===== Extrait du document =====

Art Coviello, RSA : « personne ne tire avantage des cyberarmes »
Après son allocution en ouverture de RSA Conference, Art Coviello, président exécutif de la division sécurité d’EMC, a renouvelé son appel au bannissement des armes informatiques, dans un entretien avec la rédaction.
LeMagIT : Quel impact les allégations de collusion de RSA avec la NSA ont-elles eu sur vos activités ?
Art Coviello : Presqu’aucun. Nous avons aidé quelques clients à corriger leur situation. Mais en raison de notre empreinte limitée dans le chiffrement, nous n’avons eu que peu de demandes. Nous clients vont bien. Et il n’y a eu aucun impact sur nos activités commerciales.
Quel regard portez-vous sur le TrustyCon, présentée par certains comme un contre-événement à RSA Conference ?
Dans ce pays, tout le monde est libre de son opinion et a le droit de l’exprimer. Mais je me concentre sur RSA Conference, qui promet d’être la plus importante édition de son histoire, avec une participation en progression de 10 à 20 %. Nous sommes très enthousiastes.
En quoi estimez-vous que le monde numérique souffre d’un manque de règles de vie en société ?
Ce n’est pas une idée originale. Il s’agit d’un sentiment qui a évolué et qui est devenu de plus en plus prégnant. J’avais cette année la volonté de relever le débat, d’évoquer non pas seulement la technologie mais la manière dont les nations se comportent entre elles, les gouvernements avec leurs citoyens, les entreprises avec leurs clients, et même les individus entre eux.

===== Matériau =====

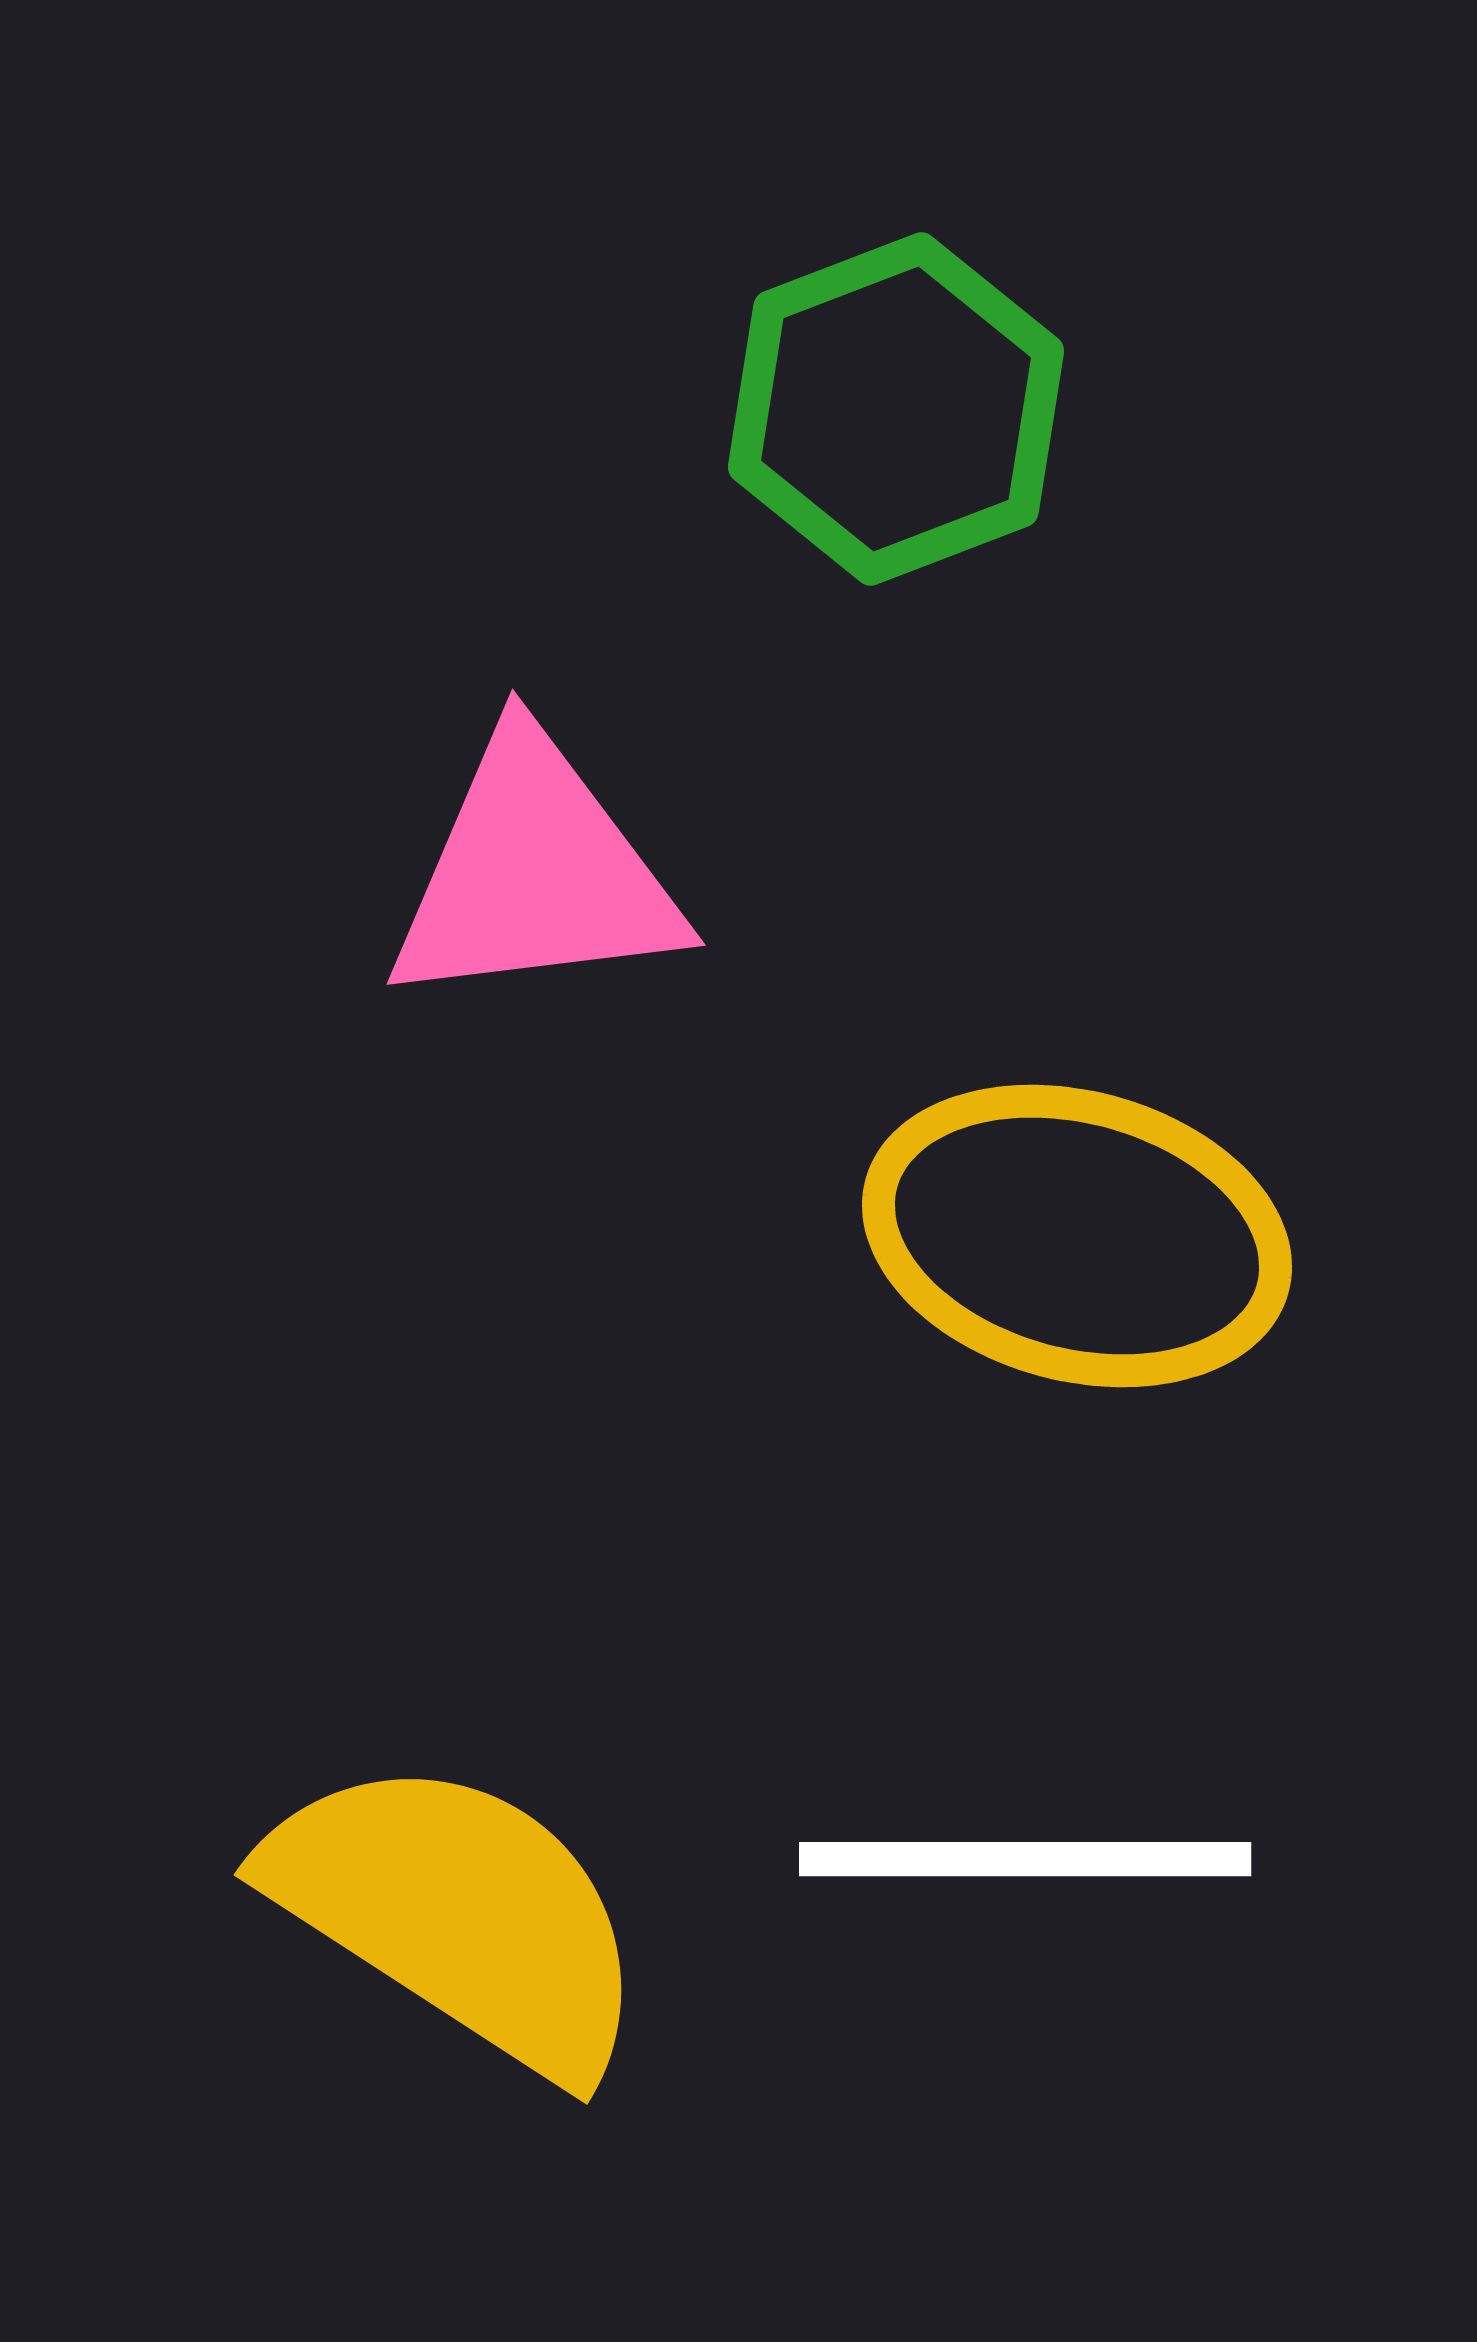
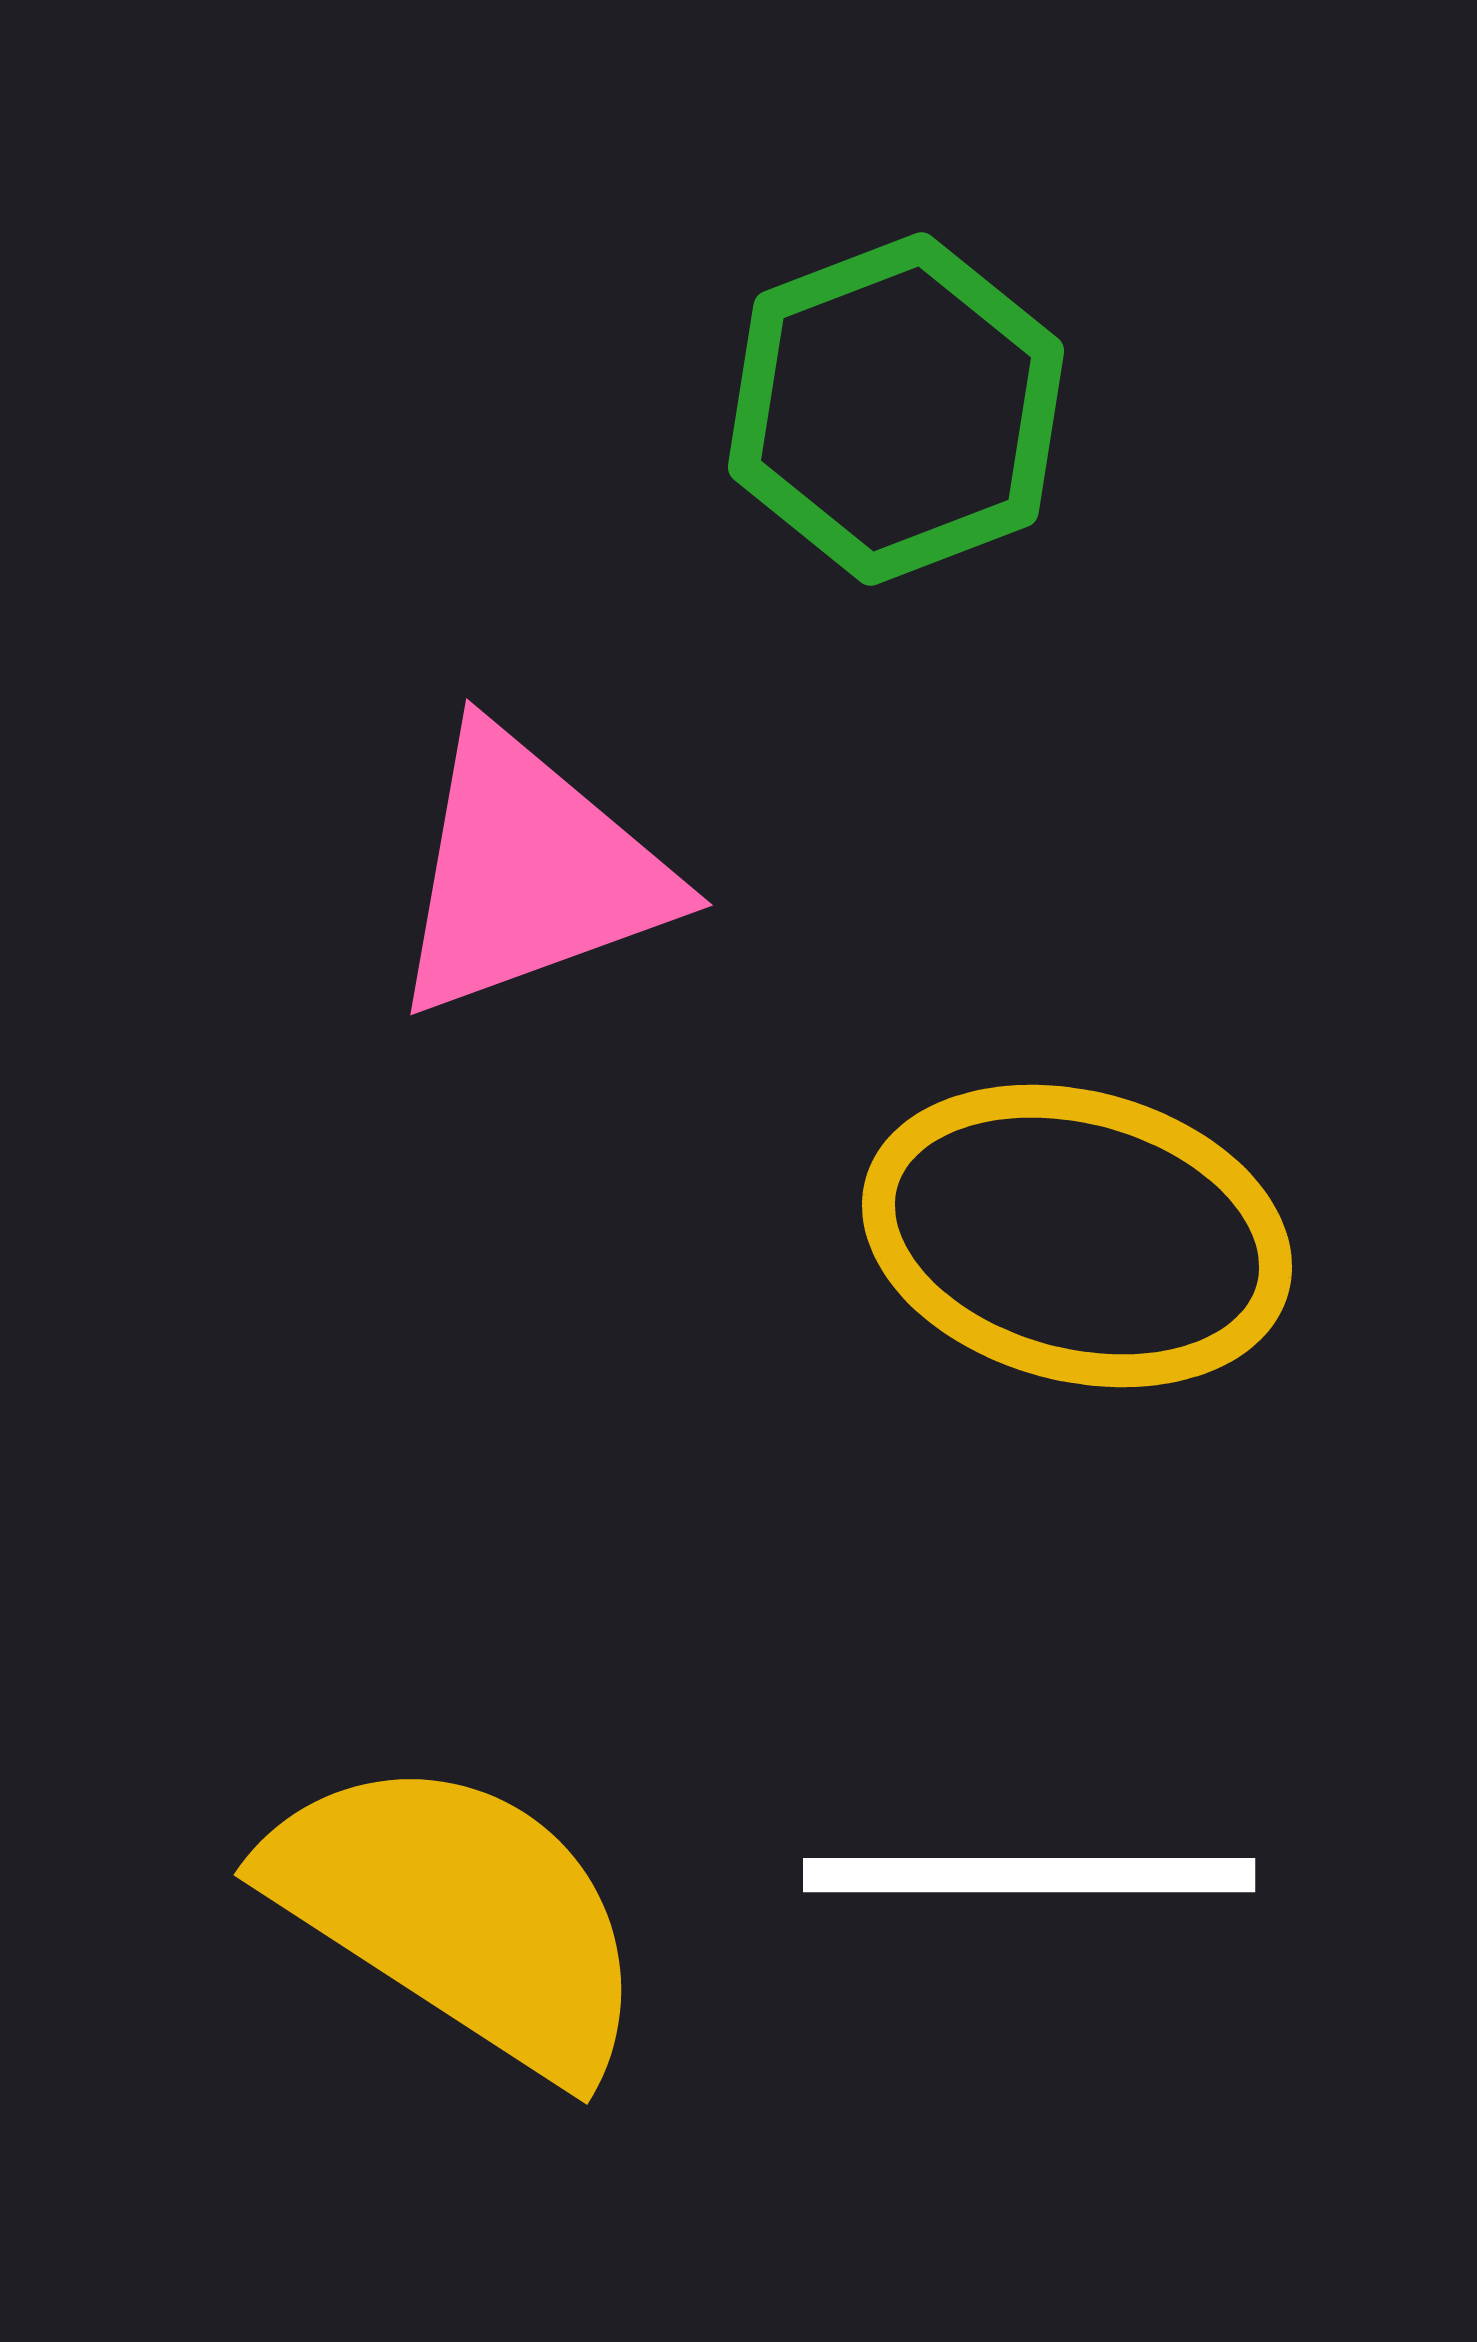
pink triangle: moved 5 px left; rotated 13 degrees counterclockwise
white line: moved 4 px right, 16 px down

=====

Consigne: Prolongez l'entretien avec Art Coviello sur les cyberarmes en reprenant juste après sa dernière réponse. Les lignes n'ont aucun rôle dans ce travail.

Réponse:
Nous adorons la possibilité d’acheter en ligne, de chercher sur Internet. Et dans une certaine mesure, nous acceptons un certain niveau de datamining pour recevoir la publicité ciblée. Mais à mesure que le ciblage s’étend, nous nous inquiétons : jusqu’à quel point Google et Amazon nous connaissent-ils ? Cela devient un peu préoccupant. Nous avons besoin de normes de conduite. Car si nous aimons utiliser Google et Amazon, nous n’aimons pas que nos données personnelles puissent être exploitées n’importe comment.
Le rapport des nations à leurs citoyens, dans le monde numérique, ne semble pas encore très clair, la tentation du contrôle de masse semblant parfois très prégnante…
Le droit à la vie privée ne s’étend pas au droit de télécharger de la pornographie infantile sur Internet. Mais dans le rapport entre gouvernement et citoyens, Internet permet de simplifier de nombreux services, tels que le renouvellement de permis de conduire, ou de pièces d’identités, par exemple. Mais personne ne veut de nations qui puisent dans les données personnelles de leurs citoyens pour se comporter comme un Big Brother.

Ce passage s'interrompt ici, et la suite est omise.